Just got booted from water taxi for showing my balls to a security guard.
That chode just called off the engagement. I just dropped his toothbrush in the toilet. And I’ve forgotten to take my birth control for the past two weeks. He’s fucked!
Dude has a bag of wine attached to his belt. These guys don't fuck around.
After I saw you grinding on that guy with your shirt completely unbuttoned, I figured it was time for pizza.
Idk what else to talk about besides you paying for half of my vaginaplasty.
I was so drunk, I was kissing everyone. Their sexual preference was none of my concern.
HE THREATENED ME WITH A CACTUS. WHERE DID HE EVEN GET A CACTUS.
I am very happy to share that the hospital says the testicle pain is normal and that they are going to take care of it.
I just finished packing for spring break, took me 4 minutes. To be fair though I only put my trunks, a pair of underwear, and 50 condoms in my bag.
I left for five minutes and Chris wound up half in women's clothes, half naked. And the naked half was covered in shamrock stickers.
I just farted so loud someone came to check on me.
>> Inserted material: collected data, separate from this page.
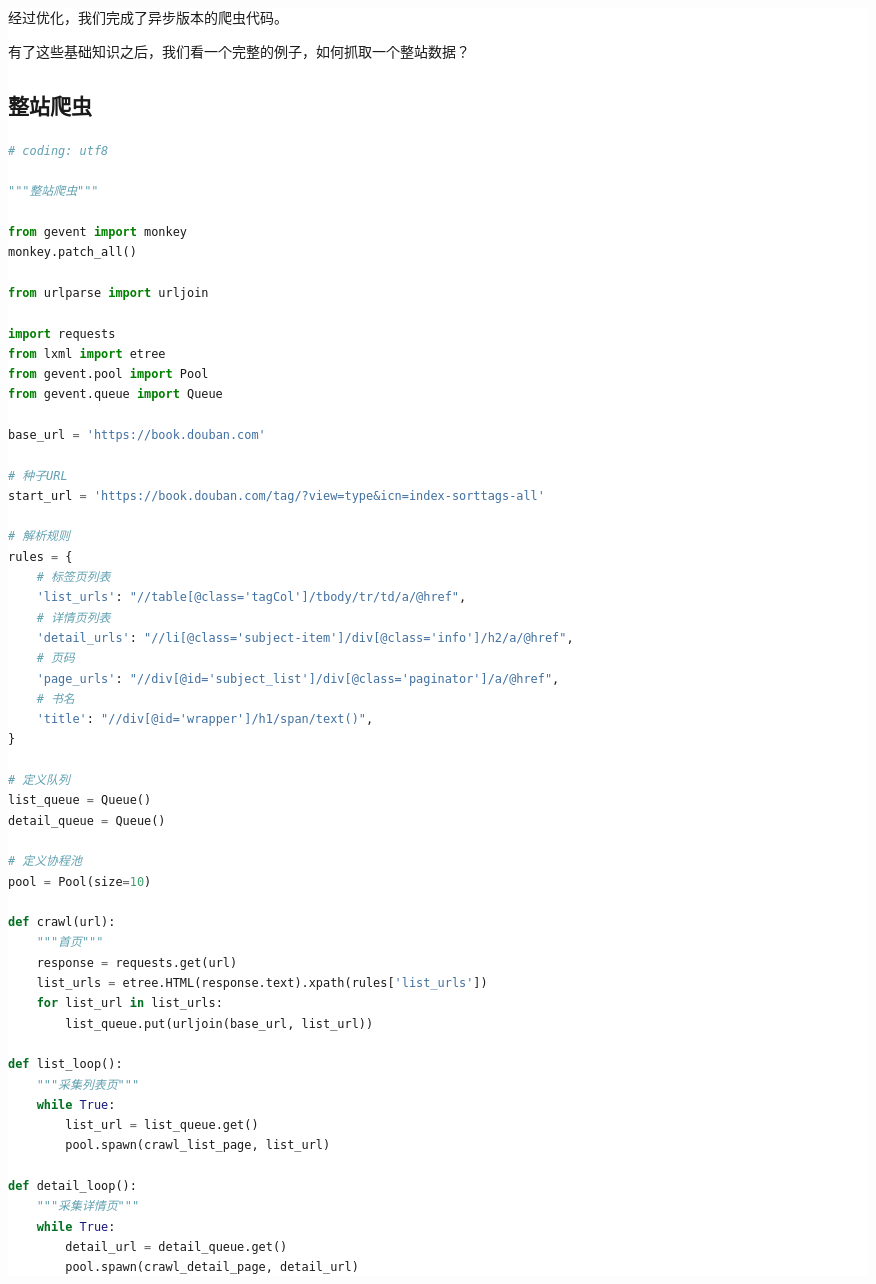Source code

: 经过优化，我们完成了异步版本的爬虫代码。

有了这些基础知识之后，我们看一个完整的例子，如何抓取一个整站数据？

## 整站爬虫

```python
# coding: utf8

"""整站爬虫"""

from gevent import monkey
monkey.patch_all()

from urlparse import urljoin

import requests
from lxml import etree
from gevent.pool import Pool
from gevent.queue import Queue

base_url = 'https://book.douban.com'

# 种子URL
start_url = 'https://book.douban.com/tag/?view=type&icn=index-sorttags-all'

# 解析规则
rules = {
    # 标签页列表
    'list_urls': "//table[@class='tagCol']/tbody/tr/td/a/@href",
    # 详情页列表
    'detail_urls': "//li[@class='subject-item']/div[@class='info']/h2/a/@href",
    # 页码
    'page_urls': "//div[@id='subject_list']/div[@class='paginator']/a/@href",
    # 书名
    'title': "//div[@id='wrapper']/h1/span/text()",
}

# 定义队列
list_queue = Queue()
detail_queue = Queue()

# 定义协程池
pool = Pool(size=10)

def crawl(url):
    """首页"""
    response = requests.get(url)
    list_urls = etree.HTML(response.text).xpath(rules['list_urls'])
    for list_url in list_urls:
        list_queue.put(urljoin(base_url, list_url))

def list_loop():
    """采集列表页"""
    while True:
        list_url = list_queue.get()
        pool.spawn(crawl_list_page, list_url)

def detail_loop():
    """采集详情页"""
    while True:
        detail_url = detail_queue.get()
        pool.spawn(crawl_detail_page, detail_url)

```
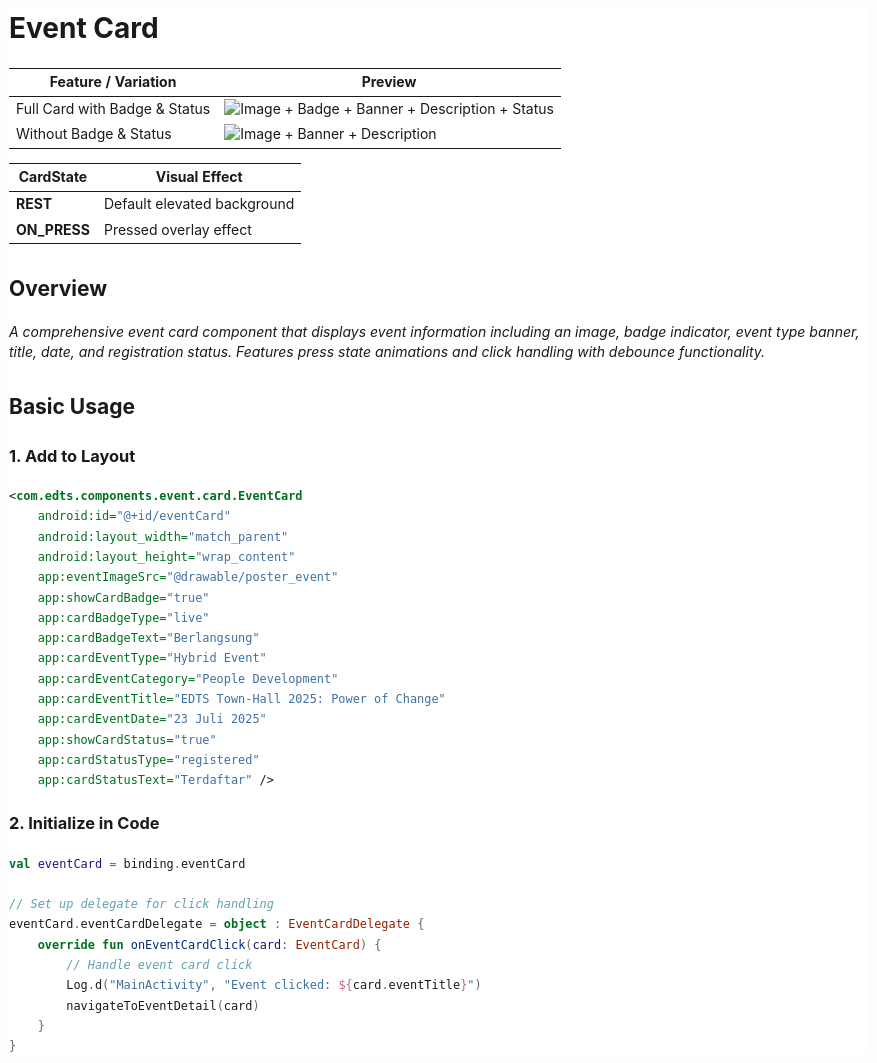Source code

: # Event Card

| Feature / Variation           | Preview                                                                                                                           |
|-------------------------------|-----------------------------------------------------------------------------------------------------------------------------------|
| Full Card with Badge & Status | ![Image + Badge + Banner + Description + Status](https://res.cloudinary.com/dacnnk5j4/image/upload/w_500,c_scale,q_auto,f_auto/v1759287572/ec_full_card_with_badge_status_rvbfiu.gif)                                                                                |
| Without Badge & Status              | ![Image + Banner + Description](https://res.cloudinary.com/dacnnk5j4/image/upload/w_500,c_scale,q_auto,f_auto/v1759287574/ec_without_badge_status_wg9isd.gif) |

| **CardState** | **Visual Effect** |
| ------------- | ----------------- |
| **REST** | Default elevated background |
| **ON_PRESS** | Pressed overlay effect |

## Overview

*A comprehensive event card component that displays event information including an image, badge indicator, event type banner, title, date, and registration status. Features press state animations and click handling with debounce functionality.*

## Basic Usage

### 1. Add to Layout

```xml
<com.edts.components.event.card.EventCard
    android:id="@+id/eventCard"
    android:layout_width="match_parent"
    android:layout_height="wrap_content"
    app:eventImageSrc="@drawable/poster_event"
    app:showCardBadge="true"
    app:cardBadgeType="live"
    app:cardBadgeText="Berlangsung"
    app:cardEventType="Hybrid Event"
    app:cardEventCategory="People Development"
    app:cardEventTitle="EDTS Town-Hall 2025: Power of Change"
    app:cardEventDate="23 Juli 2025"
    app:showCardStatus="true"
    app:cardStatusType="registered"
    app:cardStatusText="Terdaftar" />
```

### 2. Initialize in Code

```kotlin
val eventCard = binding.eventCard

// Set up delegate for click handling
eventCard.eventCardDelegate = object : EventCardDelegate {
    override fun onEventCardClick(card: EventCard) {
        // Handle event card click
        Log.d("MainActivity", "Event clicked: ${card.eventTitle}")
        navigateToEventDetail(card)
    }
}
```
Thought something fell in my office.
YOU TRIED TO SWIM IN HER FISHTANK. I don't think she's going to call you.
It's not stalking if you do it on LinkedIn...
Yeah, he threw a chair and hit her in the side of the head. She started hysterically crying and then proceeded to continue kicking our ass at beerpong. The girls got talent.
FINE. BE CELIBATE AND ACCUMULATE CATS. SEE IF I CARE.